As her emotional A24 drama hits UK cinemas, Celine Song talks about the impetus behind Past Lives and why human relationships are her “primary drug”
Audiences all seem to agree: Celine Song’s Past Lives is a film that will emotionally knock you off your feet. And this can come without warning, because it’s not a melodrama of sweeping sentiment or a blockbuster of swaggering big-bang effects. The wry, cannily observant arthouse comedy-drama, set between New York and Seoul, is alert to the everyday way people seem to just fall in together or part ways, regardless of any grand plan. The subtle, aching beauty with which it captures human affinities and inevitable losses that span decades and different continents, in its story of a bond paused and twice rekindled, is developed with such pitch-perfect assurance it’s hard to believe it’s a feature debut. Song shed light on how she managed to pull this off in an hour-long talk at the Karlovy Vary International Film Festival in the Czech Republic in July, where the film screened after its Sundance premiere earlier in the year.
The key, for Song, was writing a story she already knew inside-out from her own experiences. If she believed in it enough, others couldn’t help but do the same. She credits a playwriting professor for once telling her: “If you make something you connect with personally and deeply and that feels true to you, since you’re not an alien but a person, it will connect with others too on this Earth.” Trained in theatre, she had been penning plays for around a decade before she wrote the script for Past Lives. The stage served as a “boot camp,” she said, in how to make a story work. “You have less to help you in theatre; it’s just a room with actors and your words.”
In Past Lives, Greta Lee (known for her role as Nadia’s friend Maxine in hit Netflix show Russian Doll) plays the headstrong, fast-quipping Na Young, later known as Nora. Like Song herself, Nora was born in South Korea, and immigrated as a kid to North America, where she lives as a playwright in New York. Nora’s creative ambitions led her to cross paths with fellow writer Arthur (John Magaro) on a residency and they are now married.
There is little tying Nora to the child she was in Seoul – until Hae Sung (Teo Yoo), her childhood sweetheart, pays a visit to the States. They’d reconnected in an intense friendship in their youthful days of early millennium bad Skype connections, charted as an extended flashback in the film’s mid-section, that had fizzled out from the pressure of long distance. He’s intent to resolve that lack of closure. “It’s like they are seeing a ghost, a person who’s been resurrected from the dead,” said Song of the friends, who feel, after 24 years apart, deeply familiar, and yet, with their hugely divergent lifestyles, like total strangers.

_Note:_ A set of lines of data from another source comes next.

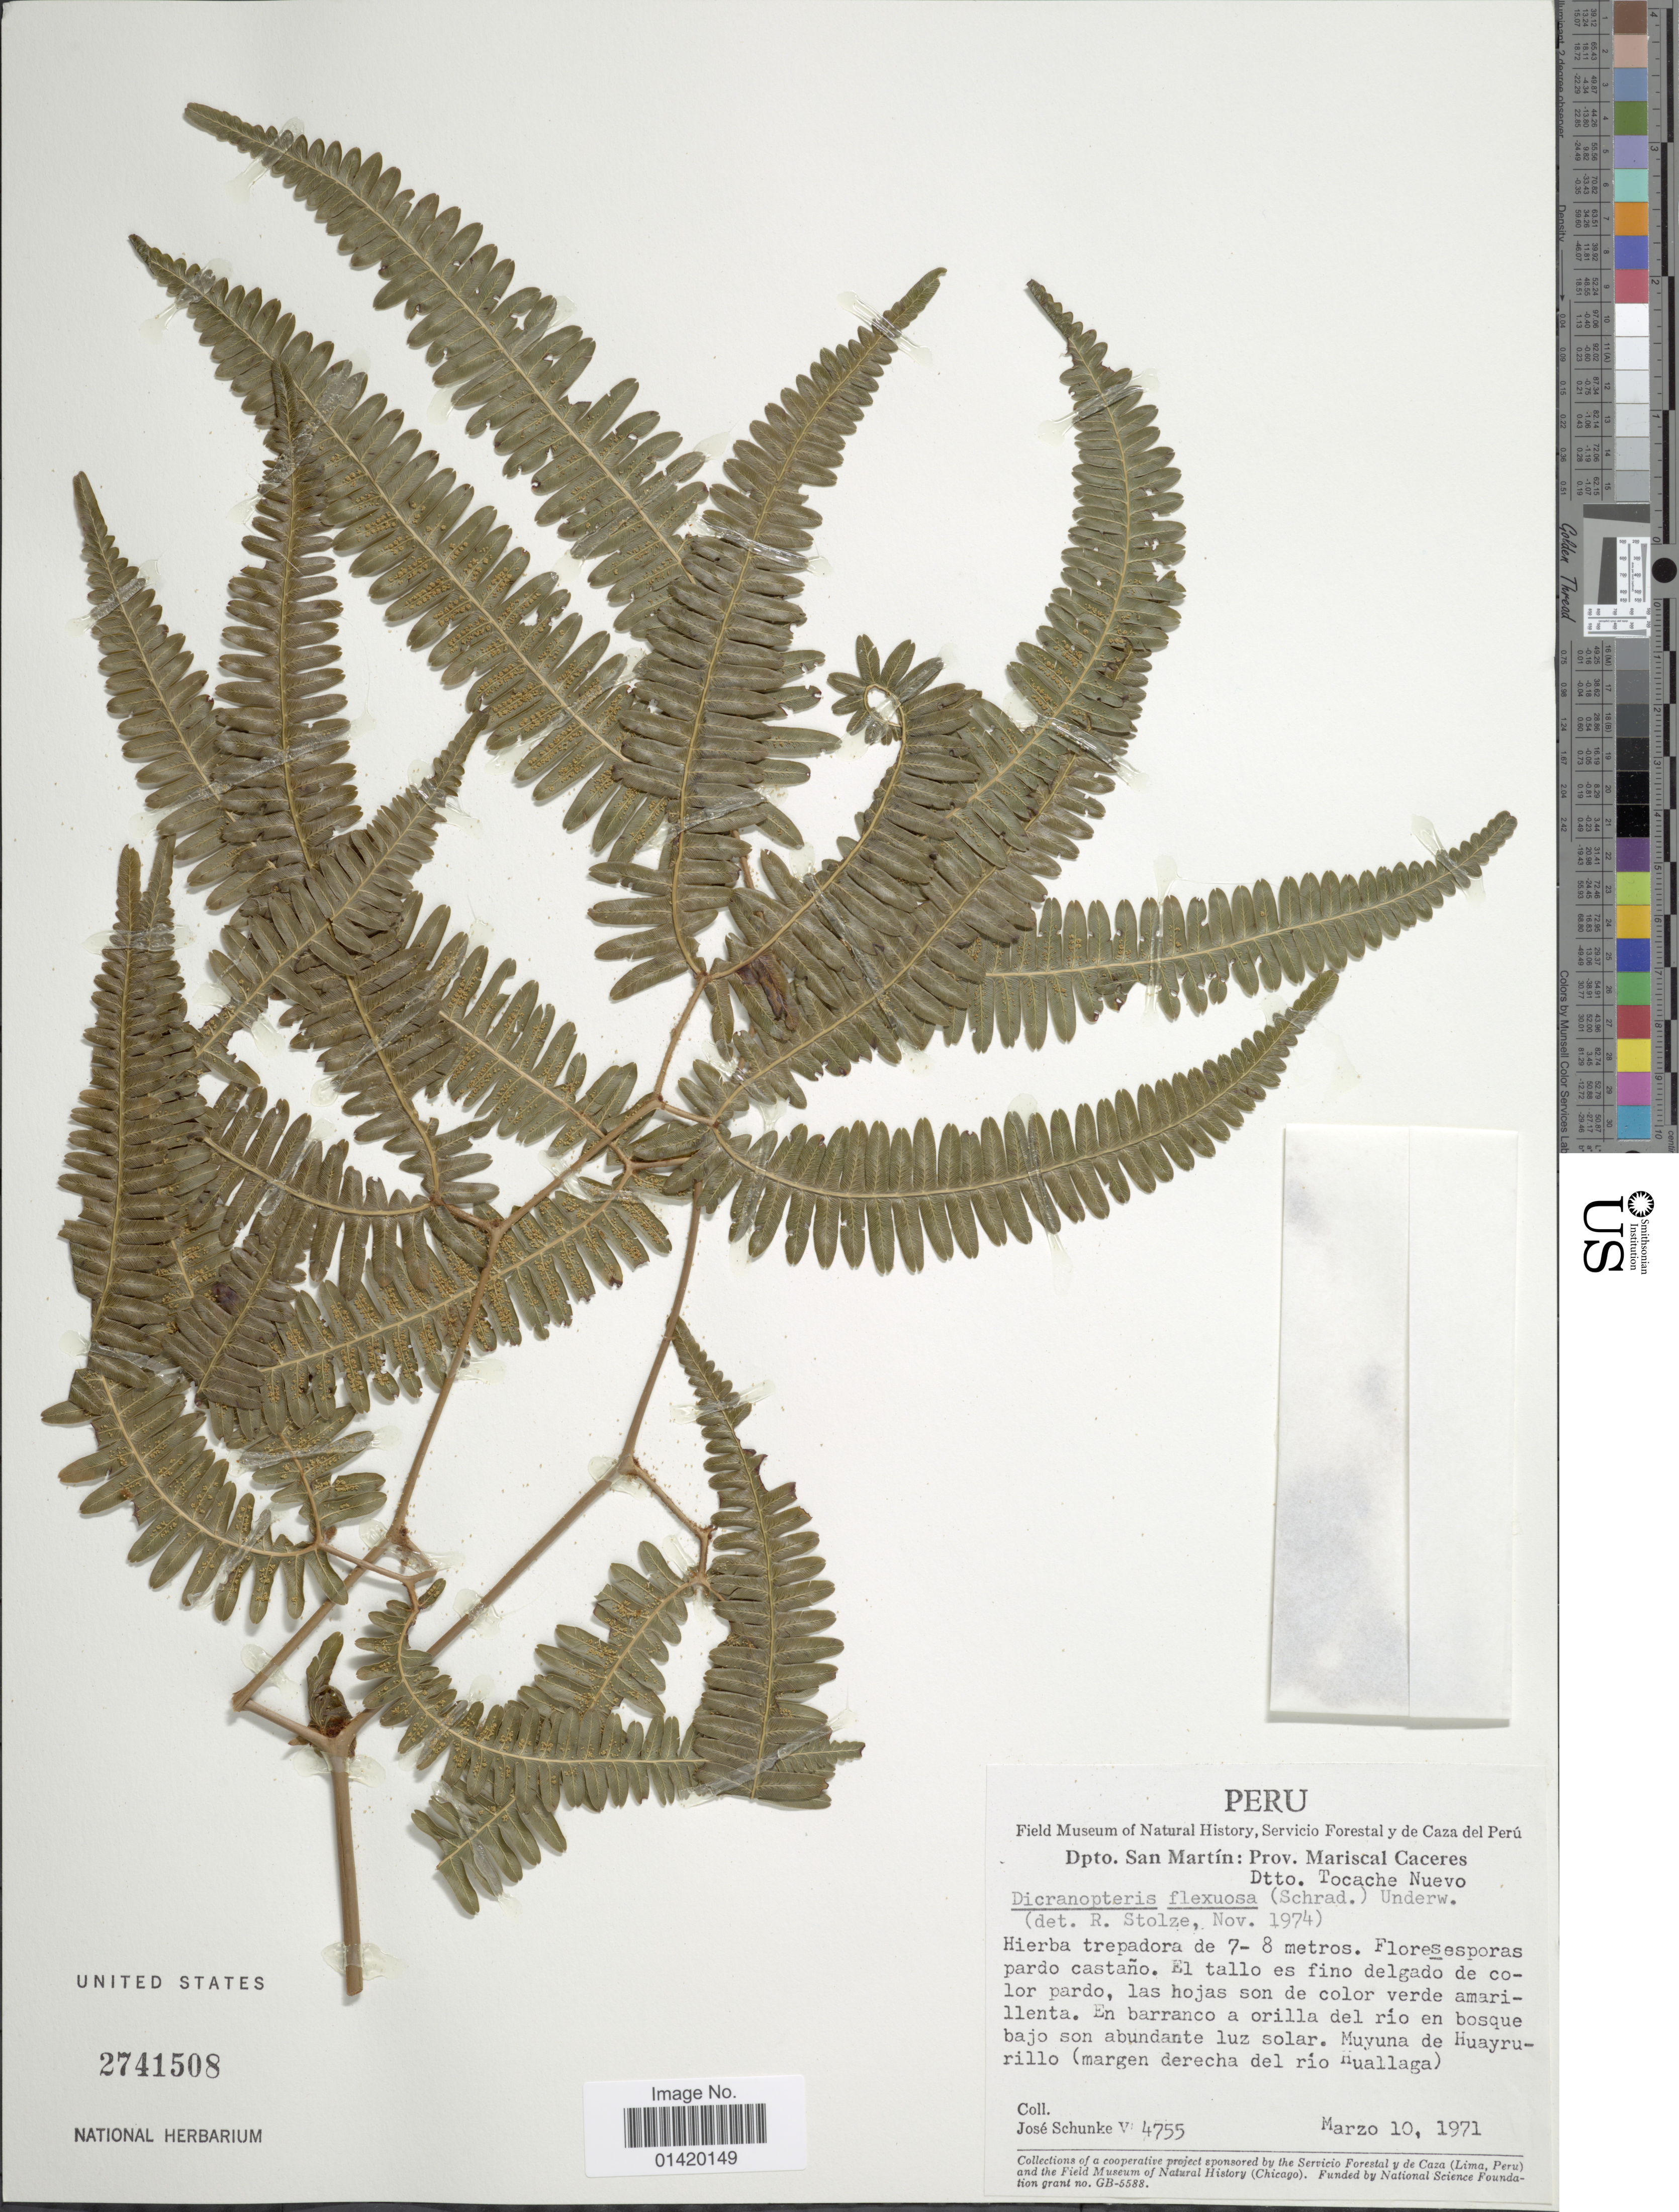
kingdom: Plantae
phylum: Tracheophyta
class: Polypodiopsida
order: Gleicheniales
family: Gleicheniaceae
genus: Dicranopteris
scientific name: Dicranopteris flexuosa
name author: (Schrad.) Underw.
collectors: J. Schunke Vigo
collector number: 4755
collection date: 1971-03-10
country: Peru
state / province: San Martín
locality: Dpto San Martín: Prov. Mariscal Caceres Dtto Tocache Nuevo. EN barranco a orilla del rio en bosque bajo son abundante luz solar. Muyana de Huayrurillo (margen derecha del rio Huallaga)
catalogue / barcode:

Arthur speaks only rudimentary Korean (he’s started lessons, to understand what she says when she talks in her sleep.) Not having Hae Sung’s level of access to the roots of her identity, he feels insecure and threatened. But cliched narrative expectations are thwarted in a brilliantly inspired and constructed twist. The space is created, instead, for us to reflect on how to be ourselves with other people across time, as complex, existential questions about the nature of love, fate, paths not taken, authenticity and self-realisation bubble up.
“Even in the most intimate relationship where you share a language and culture, there is always going to be a part of the person that you are never going to know, because that person has another subjective experience. And the better you know them, the better you know that,” said Song. “The movie is not about knowing someone else; it’s about trying.”
The film is, according to Song, also about “how love actually feels in our everyday lives.” This is love that is not couched in big gestures, or the goal-oriented logic driving mainstream romance. “Dating is a capitalism or acquisition thing: to get a boyfriend, get married or get that person, or feel you’re more attractive on the marketplace and can do better. That has nothing to do with love; it’s capitalism.”
Song positions us right from the start as private investigators, trying to work out who her characters are to one another – though the mystery of connection is something she readily admits she may never fully grasp herself. “I have trouble being interested in things that are not a mystery to me,” she said. “I need to feel like the thing I’m making is smarter than me.”
It’s a mystery she never tires of. “Human relationships are my primary drug, so no matter what I’m doing, that’s what I’m connected to. That’s the thing that I crave all the time – what are people like, and what are they really like when they think nobody’s looking.”
Past Lives is out in UK cinemas now.